_TASK DIRECTIONS:_ Repeat, please, only the lines from the top of the data down to the line with "<details><summary><b>What Do We"; include both of those lines.

++++++++

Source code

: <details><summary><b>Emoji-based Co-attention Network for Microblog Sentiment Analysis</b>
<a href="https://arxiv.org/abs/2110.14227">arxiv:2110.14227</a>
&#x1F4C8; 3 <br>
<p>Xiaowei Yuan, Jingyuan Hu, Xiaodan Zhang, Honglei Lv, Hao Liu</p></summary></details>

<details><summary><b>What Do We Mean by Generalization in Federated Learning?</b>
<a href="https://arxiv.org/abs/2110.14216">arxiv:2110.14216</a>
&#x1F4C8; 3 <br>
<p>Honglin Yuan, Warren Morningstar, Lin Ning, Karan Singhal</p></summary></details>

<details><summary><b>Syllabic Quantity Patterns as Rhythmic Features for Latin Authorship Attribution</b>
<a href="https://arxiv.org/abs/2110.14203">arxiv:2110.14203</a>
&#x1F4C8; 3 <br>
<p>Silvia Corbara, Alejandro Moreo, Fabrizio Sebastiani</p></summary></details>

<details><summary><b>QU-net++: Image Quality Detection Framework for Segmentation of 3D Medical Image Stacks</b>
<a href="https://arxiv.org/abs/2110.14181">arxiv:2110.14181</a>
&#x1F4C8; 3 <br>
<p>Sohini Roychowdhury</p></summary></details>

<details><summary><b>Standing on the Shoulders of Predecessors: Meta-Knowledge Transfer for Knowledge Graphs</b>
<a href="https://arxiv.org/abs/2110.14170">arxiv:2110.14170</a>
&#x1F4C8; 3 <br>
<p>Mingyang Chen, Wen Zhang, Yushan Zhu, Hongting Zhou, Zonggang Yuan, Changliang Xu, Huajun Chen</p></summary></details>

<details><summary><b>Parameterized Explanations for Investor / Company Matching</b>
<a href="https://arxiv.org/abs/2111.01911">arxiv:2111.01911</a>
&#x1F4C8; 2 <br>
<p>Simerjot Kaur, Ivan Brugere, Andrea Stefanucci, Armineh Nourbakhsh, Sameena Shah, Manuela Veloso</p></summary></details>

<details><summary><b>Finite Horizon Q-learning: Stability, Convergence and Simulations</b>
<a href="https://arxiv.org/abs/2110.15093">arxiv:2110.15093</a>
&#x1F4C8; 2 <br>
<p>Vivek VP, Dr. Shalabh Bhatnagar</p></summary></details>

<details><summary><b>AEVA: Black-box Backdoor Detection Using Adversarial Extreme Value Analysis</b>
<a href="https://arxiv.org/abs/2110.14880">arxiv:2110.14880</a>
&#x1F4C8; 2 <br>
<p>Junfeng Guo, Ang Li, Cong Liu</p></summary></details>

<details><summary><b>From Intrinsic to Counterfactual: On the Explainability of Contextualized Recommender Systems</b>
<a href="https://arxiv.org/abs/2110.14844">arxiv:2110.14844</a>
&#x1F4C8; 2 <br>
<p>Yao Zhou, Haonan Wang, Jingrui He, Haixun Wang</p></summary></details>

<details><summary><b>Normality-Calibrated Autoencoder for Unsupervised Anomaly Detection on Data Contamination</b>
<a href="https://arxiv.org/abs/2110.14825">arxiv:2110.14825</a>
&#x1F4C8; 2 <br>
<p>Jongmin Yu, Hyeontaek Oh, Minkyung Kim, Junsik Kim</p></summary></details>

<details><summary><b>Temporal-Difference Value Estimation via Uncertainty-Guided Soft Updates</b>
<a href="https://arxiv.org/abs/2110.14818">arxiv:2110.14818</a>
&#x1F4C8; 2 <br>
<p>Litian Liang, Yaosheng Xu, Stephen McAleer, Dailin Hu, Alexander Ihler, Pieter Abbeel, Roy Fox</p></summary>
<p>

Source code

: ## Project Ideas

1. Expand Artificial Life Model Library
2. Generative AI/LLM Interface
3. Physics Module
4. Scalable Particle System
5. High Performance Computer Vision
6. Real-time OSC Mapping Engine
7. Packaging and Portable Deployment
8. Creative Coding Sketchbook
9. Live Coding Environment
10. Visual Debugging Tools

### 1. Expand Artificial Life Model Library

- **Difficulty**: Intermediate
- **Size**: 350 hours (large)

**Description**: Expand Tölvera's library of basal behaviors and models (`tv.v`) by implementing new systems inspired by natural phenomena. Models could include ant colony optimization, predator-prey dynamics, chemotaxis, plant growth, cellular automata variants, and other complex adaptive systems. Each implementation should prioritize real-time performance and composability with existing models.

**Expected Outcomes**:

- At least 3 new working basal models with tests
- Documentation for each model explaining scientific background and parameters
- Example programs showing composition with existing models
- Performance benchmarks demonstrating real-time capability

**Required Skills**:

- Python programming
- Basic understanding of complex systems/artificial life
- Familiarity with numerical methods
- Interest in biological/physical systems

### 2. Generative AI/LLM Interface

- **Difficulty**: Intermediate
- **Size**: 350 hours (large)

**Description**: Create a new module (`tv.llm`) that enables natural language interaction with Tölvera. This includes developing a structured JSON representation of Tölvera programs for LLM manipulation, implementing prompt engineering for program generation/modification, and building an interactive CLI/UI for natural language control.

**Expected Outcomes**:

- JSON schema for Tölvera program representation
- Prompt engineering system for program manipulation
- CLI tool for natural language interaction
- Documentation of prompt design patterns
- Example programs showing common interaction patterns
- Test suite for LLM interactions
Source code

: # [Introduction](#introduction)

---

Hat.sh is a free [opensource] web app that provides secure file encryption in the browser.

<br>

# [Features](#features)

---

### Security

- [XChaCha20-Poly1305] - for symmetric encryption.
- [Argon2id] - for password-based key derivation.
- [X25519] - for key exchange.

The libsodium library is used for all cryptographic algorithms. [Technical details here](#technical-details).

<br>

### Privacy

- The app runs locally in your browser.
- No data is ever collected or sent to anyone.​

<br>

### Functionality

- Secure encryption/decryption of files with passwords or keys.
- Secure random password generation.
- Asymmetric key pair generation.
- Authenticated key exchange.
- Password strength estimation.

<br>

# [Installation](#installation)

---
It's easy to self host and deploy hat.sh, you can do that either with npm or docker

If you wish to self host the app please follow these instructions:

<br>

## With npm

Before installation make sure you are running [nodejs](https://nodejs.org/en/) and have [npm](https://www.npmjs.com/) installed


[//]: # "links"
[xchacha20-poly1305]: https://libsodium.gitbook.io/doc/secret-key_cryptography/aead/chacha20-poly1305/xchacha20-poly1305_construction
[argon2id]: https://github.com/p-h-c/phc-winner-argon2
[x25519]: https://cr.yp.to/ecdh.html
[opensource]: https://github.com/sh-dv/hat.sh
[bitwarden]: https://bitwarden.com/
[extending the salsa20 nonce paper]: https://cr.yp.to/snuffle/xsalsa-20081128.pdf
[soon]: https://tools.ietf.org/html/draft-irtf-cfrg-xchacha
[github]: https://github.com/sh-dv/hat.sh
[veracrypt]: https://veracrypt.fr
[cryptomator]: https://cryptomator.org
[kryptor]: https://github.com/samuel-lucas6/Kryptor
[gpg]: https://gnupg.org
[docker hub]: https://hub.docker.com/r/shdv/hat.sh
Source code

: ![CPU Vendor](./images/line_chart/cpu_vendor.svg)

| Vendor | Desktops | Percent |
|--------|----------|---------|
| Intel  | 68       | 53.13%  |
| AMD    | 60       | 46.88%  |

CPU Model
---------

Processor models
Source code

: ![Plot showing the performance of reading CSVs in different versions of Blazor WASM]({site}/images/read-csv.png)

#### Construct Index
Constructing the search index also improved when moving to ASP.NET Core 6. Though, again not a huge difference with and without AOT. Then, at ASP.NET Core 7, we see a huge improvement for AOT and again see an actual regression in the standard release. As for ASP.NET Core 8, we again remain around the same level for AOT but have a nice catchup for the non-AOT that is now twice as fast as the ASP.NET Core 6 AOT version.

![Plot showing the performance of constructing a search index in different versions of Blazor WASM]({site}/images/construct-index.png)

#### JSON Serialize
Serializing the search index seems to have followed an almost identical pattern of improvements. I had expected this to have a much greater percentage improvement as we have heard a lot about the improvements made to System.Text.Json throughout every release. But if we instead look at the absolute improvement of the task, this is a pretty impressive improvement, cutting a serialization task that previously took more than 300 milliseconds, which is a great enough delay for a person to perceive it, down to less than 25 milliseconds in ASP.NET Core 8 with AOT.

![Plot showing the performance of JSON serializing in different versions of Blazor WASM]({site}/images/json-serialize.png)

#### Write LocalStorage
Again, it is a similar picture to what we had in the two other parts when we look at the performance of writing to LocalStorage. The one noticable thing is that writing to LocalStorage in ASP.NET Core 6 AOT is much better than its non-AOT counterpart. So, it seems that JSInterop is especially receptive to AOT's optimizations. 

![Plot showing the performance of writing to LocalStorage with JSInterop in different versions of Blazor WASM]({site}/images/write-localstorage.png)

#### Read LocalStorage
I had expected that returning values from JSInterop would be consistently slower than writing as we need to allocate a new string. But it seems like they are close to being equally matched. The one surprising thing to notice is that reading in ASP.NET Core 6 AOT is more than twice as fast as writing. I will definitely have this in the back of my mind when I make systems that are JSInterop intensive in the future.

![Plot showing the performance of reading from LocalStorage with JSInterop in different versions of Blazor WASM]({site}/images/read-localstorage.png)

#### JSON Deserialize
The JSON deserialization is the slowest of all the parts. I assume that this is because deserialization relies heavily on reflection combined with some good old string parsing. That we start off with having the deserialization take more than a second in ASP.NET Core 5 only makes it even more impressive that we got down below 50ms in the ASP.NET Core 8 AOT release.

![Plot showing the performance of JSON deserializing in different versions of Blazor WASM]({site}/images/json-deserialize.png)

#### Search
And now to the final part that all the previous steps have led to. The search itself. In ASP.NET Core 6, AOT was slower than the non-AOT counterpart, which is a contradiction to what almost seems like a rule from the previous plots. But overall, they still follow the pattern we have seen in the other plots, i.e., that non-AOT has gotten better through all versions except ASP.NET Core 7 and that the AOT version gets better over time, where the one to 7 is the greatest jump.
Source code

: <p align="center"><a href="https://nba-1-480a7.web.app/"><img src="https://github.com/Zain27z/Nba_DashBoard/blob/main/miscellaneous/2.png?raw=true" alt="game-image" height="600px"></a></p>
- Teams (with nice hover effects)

++++++++

_EXERCISE ANSWER:_
Source code

: <details><summary><b>Emoji-based Co-attention Network for Microblog Sentiment Analysis</b>
<a href="https://arxiv.org/abs/2110.14227">arxiv:2110.14227</a>
&#x1F4C8; 3 <br>
<p>Xiaowei Yuan, Jingyuan Hu, Xiaodan Zhang, Honglei Lv, Hao Liu</p></summary></details>

<details><summary><b>What Do We Mean by Generalization in Federated Learning?</b>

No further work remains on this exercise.